Blackberry Bourbon Bread
Makes 1 large 9×5 loaf
For the bread:
1 ½ sticks butter (12 TB, or ¾ of a cup)
1 ½ cups sugar
1 tsp vanilla
¼ cup bourbon (I like Knob Creek)
½ cup Greek yogurt, though likely any plain, unsweetened yogurt would do
2 cups flour
1 tsp salt
1 tsp cinnamon
1 tsp baking soda
12 oz. blackberries, rinsed and air-dried (I realize this is an odd quantity, but that’s how much was in the container I found. The advantage here is that it means you can start with two pints [16 oz.], and the inevitable handful you end up eating by sneaking “just one more” at a time will leave you with just the right amount!)
½ cup flour
½ cup powdered sugar
½ tsp cinnamon
- First, you’ll need to brown the butter for the bread. In a small saucepan, preferably not black (it’s harder to see the browning against a dark background), melt the butter over medium heat. Continue cooking, occasionally swirling gently, as it foams up. That’s the water separating and steaming away. After a few minutes, the solids will start to collect on the bottom of the pot, and begin to darken to gold and then coppery brown. When that happens, turn off the heat. It’s amazing how quickly those cooking solids go from perfectly brown to burned. Set the pot aside to cool while you work with the other ingredients (I stuck mine in the freezer on top of a pot holder to chill down quickly).
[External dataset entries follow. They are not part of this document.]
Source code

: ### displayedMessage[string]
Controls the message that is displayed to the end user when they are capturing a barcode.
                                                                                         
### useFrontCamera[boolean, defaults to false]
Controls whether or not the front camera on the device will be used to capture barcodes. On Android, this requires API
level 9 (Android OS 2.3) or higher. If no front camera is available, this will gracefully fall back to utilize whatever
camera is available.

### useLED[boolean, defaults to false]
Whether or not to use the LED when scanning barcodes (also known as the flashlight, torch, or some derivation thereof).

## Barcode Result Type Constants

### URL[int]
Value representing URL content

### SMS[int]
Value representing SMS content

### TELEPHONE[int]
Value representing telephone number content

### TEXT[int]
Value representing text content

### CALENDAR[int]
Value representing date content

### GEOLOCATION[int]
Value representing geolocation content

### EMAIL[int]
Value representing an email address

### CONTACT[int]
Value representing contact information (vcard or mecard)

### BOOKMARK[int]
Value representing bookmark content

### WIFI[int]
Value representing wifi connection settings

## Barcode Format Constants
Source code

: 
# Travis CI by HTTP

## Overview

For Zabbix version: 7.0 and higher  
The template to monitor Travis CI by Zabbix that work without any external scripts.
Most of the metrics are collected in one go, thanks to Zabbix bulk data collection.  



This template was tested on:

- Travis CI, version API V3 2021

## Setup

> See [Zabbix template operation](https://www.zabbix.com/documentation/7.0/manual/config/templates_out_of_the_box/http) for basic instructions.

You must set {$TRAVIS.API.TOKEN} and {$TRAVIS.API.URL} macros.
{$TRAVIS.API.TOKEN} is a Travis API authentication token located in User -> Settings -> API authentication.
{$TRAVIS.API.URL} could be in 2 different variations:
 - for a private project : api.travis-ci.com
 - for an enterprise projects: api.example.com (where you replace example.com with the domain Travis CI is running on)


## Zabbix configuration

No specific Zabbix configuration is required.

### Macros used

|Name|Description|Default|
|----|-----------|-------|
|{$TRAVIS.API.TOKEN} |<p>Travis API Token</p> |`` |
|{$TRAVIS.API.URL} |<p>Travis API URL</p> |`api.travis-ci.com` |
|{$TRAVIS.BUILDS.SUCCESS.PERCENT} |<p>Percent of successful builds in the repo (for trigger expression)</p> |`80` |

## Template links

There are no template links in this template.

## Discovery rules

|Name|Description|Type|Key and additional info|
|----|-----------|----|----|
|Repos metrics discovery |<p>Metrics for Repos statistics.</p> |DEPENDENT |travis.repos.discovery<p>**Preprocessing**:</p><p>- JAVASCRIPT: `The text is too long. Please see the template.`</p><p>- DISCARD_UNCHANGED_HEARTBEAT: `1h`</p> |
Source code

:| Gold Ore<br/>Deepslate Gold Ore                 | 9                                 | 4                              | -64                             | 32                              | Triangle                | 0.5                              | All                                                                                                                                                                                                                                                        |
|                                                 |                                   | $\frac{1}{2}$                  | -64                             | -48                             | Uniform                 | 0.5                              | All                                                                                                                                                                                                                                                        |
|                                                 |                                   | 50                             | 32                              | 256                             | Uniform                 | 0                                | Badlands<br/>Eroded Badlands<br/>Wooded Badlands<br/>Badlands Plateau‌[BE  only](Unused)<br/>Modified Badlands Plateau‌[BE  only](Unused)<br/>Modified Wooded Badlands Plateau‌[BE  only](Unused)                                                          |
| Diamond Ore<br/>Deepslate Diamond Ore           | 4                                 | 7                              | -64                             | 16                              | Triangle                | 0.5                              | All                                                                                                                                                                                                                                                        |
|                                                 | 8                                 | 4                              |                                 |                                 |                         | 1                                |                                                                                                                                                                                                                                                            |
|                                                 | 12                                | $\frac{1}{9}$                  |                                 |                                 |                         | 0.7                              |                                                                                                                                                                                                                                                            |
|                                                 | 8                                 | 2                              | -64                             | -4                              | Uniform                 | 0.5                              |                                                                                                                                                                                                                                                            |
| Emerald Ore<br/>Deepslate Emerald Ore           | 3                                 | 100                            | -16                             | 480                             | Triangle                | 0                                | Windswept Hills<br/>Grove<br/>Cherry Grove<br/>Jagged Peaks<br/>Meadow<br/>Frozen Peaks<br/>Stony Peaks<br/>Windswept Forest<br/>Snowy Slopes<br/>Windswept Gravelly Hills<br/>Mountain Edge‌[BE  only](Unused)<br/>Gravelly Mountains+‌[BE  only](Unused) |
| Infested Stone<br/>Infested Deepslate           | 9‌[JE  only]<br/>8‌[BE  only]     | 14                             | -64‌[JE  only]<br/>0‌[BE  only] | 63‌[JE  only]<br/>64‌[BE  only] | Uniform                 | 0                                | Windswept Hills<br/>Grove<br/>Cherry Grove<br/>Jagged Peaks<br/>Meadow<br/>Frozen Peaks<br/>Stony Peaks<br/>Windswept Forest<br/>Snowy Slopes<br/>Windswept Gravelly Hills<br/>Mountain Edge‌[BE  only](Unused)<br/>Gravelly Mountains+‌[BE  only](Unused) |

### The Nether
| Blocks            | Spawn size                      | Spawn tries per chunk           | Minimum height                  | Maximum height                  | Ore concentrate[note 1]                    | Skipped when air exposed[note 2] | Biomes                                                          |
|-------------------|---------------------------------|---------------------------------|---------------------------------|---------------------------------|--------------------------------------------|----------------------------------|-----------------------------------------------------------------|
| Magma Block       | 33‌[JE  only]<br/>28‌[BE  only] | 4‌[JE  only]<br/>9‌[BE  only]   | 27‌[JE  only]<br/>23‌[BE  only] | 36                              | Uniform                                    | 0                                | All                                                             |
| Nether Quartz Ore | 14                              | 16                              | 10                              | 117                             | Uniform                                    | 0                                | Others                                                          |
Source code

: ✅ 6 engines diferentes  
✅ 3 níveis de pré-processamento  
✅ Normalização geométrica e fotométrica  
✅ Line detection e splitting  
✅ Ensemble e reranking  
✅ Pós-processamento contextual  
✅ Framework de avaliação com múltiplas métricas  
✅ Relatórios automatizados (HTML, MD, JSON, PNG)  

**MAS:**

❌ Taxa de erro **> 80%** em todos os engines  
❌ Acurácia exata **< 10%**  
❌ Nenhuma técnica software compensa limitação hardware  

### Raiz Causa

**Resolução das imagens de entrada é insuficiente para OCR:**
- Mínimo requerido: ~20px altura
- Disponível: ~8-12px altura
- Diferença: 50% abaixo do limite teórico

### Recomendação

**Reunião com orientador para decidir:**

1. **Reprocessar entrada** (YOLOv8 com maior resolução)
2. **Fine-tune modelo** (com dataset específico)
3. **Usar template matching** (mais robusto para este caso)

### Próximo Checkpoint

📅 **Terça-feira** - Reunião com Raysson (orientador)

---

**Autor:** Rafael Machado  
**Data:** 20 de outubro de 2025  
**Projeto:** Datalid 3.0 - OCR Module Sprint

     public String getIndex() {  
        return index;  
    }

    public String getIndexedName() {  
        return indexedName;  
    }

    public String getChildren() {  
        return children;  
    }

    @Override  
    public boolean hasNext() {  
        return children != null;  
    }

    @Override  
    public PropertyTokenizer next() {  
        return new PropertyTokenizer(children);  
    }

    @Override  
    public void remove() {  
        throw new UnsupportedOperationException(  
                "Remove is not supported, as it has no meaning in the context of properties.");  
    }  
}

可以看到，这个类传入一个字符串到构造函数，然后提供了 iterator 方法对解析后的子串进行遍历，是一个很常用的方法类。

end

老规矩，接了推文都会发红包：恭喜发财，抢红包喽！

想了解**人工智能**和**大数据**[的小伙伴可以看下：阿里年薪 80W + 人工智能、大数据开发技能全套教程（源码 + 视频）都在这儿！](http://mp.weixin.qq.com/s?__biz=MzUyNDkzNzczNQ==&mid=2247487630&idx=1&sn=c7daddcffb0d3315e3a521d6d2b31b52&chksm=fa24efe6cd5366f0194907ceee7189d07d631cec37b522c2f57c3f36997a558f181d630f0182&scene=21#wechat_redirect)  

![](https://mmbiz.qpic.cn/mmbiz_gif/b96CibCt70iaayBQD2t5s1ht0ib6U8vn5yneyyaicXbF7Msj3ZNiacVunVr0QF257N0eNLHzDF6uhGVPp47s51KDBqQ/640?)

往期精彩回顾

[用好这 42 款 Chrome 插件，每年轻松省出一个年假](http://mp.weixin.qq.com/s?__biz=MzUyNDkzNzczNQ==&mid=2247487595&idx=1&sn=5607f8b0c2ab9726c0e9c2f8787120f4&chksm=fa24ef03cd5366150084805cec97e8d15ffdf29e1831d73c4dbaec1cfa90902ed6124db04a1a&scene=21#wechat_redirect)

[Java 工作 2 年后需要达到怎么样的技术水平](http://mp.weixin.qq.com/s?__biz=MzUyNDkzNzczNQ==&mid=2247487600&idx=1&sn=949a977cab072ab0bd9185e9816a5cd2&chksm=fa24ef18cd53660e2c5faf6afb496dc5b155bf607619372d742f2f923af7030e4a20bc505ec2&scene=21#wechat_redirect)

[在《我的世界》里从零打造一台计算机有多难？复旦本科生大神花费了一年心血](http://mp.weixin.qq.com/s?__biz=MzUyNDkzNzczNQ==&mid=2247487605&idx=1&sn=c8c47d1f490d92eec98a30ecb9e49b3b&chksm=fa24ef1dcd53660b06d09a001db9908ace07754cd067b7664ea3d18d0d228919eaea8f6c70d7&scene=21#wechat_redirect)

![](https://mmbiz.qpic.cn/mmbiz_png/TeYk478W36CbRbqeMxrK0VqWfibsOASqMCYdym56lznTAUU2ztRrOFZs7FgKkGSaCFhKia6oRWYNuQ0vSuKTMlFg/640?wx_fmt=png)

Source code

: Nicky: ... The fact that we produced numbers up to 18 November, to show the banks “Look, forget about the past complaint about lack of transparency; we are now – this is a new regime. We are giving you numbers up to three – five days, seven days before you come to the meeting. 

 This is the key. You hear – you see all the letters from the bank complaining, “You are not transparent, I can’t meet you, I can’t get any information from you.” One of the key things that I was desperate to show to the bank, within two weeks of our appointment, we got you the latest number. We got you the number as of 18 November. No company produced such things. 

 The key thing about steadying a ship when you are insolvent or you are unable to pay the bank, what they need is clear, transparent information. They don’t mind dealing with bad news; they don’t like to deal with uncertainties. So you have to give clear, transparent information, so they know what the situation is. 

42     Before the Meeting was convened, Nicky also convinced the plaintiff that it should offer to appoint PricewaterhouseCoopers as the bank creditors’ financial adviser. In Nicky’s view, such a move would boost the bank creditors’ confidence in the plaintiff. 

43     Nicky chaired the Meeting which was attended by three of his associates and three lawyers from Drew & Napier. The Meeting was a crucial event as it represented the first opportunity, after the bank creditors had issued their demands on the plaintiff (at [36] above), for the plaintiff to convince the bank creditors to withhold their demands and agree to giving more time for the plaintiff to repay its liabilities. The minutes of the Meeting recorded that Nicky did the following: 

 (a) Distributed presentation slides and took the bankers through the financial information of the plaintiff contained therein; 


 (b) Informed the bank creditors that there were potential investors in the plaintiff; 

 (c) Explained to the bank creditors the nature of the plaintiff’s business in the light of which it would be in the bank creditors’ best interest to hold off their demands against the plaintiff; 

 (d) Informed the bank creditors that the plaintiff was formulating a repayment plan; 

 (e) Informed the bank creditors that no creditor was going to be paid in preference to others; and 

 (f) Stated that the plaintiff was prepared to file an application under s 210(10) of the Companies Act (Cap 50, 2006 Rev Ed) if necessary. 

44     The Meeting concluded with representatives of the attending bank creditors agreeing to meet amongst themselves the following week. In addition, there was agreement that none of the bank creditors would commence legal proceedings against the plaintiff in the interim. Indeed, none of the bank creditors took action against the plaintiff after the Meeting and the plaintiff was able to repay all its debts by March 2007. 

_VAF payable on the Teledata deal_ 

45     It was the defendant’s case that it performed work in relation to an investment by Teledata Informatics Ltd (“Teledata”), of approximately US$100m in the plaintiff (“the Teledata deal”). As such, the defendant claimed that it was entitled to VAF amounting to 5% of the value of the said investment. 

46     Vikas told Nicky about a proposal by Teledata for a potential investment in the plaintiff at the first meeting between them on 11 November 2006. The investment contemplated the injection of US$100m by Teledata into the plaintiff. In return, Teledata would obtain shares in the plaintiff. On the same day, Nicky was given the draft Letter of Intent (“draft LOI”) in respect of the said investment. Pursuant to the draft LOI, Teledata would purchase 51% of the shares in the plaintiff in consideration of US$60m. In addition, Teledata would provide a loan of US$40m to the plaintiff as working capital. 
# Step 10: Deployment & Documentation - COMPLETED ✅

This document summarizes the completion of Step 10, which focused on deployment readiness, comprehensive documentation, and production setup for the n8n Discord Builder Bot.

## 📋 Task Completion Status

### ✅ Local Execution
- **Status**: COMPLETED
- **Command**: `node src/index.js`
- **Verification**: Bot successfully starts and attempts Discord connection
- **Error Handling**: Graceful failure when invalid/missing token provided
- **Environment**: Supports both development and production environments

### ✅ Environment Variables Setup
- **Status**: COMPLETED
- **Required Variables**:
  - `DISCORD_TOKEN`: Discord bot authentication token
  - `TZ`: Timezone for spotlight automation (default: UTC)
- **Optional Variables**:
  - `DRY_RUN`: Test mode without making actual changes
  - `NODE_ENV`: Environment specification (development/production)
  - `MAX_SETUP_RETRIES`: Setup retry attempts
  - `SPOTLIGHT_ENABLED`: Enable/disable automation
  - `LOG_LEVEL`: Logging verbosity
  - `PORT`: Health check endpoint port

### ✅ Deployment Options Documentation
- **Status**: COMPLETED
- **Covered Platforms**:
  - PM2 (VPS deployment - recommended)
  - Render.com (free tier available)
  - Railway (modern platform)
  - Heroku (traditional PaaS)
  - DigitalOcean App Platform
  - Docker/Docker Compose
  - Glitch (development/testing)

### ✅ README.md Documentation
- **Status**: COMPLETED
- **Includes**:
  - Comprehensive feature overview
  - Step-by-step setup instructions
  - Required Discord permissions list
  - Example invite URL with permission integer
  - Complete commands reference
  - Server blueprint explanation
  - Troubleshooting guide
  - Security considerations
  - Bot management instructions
- While your butter cools, preheat the oven to 350F and prepare a 9×5” loaf pan by rubbing the bottom and sides with butter or spraying with a non-stick spray.
- In a large bowl (or the bowl of your stand mixer), beat the eggs until slightly foamy. With the mixer running (you could do this by hand with a whisk, I suppose, but an electric mixer of any kind will make it much easier), add the sugar ½ a cup at a time, integrating it completely before the next addition. When all of the sugar is added, continue mixing for another 2 minutes, or until the mixture has become quite pale in color and increased in volume.
- Add the vanilla, bourbon, yogurt, and cooled butter, and mix until well combined. The yogurt may break up a bit and make things look curdled, but don’t worry. Once you add the dry ingredients everything will be fine.
- In a medium bowl, whisk together the flour, baking soda, salt, and cinnamon. Add 1/3 of the dry mix to the wet ingredients, mixing on low speed just until the flour is integrated. Add another 1/3 of the dry mix and combine again.
- When you have just 1/3 of the dry mixture left, toss the blackberries in it gently. This will help keep them evenly distributed in the batter as it bakes, rather than all sinking to the bottom. Add this final portion of flour, with the berries, to the batter and fold it in gently with a spatula. This is harder to do evenly, but will keep the berries intact better than using a mixer blade. The resulting batter will be quite thick.
- Scrape-pour the batter into your prepared loaf pan. Mine got tremendously full, and to prevent any chance of overflow during baking, I relocated some of the batter to a 6-inch cake pan instead. If you are concerned about overflow, I suggest filling the loaf pan only about 2/3 full, and make muffins or tiny cakes out of the rest of the batter.
- For the streusel, which I insist you use because it adds such a nice textural contrast, combine the flour, sugar, and cinnamon in a small bowl. Using a fork to whisk them together works nicely.
- Rub in the butter with your fingers or a pastry blender until it is very well integrated. Ordinarily I use a pastry blender for this sort of thing, but here I think your fingers really do work best, since you can squash and smoosh the butter more efficiently. You want tiny pebbles – the biggest should be smaller than peas and the smallest like grains of couscous.
- Sprinkle the streusel over the surface of your bread in an even, thick layer. You will probably have a bit extra, but I think that’s hardly a bad thing.
- Deposit your loaf in the oven and bake for 80 minutes, or until a toothpick or cake tester inserted in the middle comes out with only a few moist crumbs clinging to it. Since ovens are all different, I recommend you first test for doneness at 60 minutes, just to be safe.
- Remove and cool in the pan on a wire rack until you can’t stand it any longer. Then slice and enjoy with tea, with cream, with a dollop of yogurt, or just all on its own.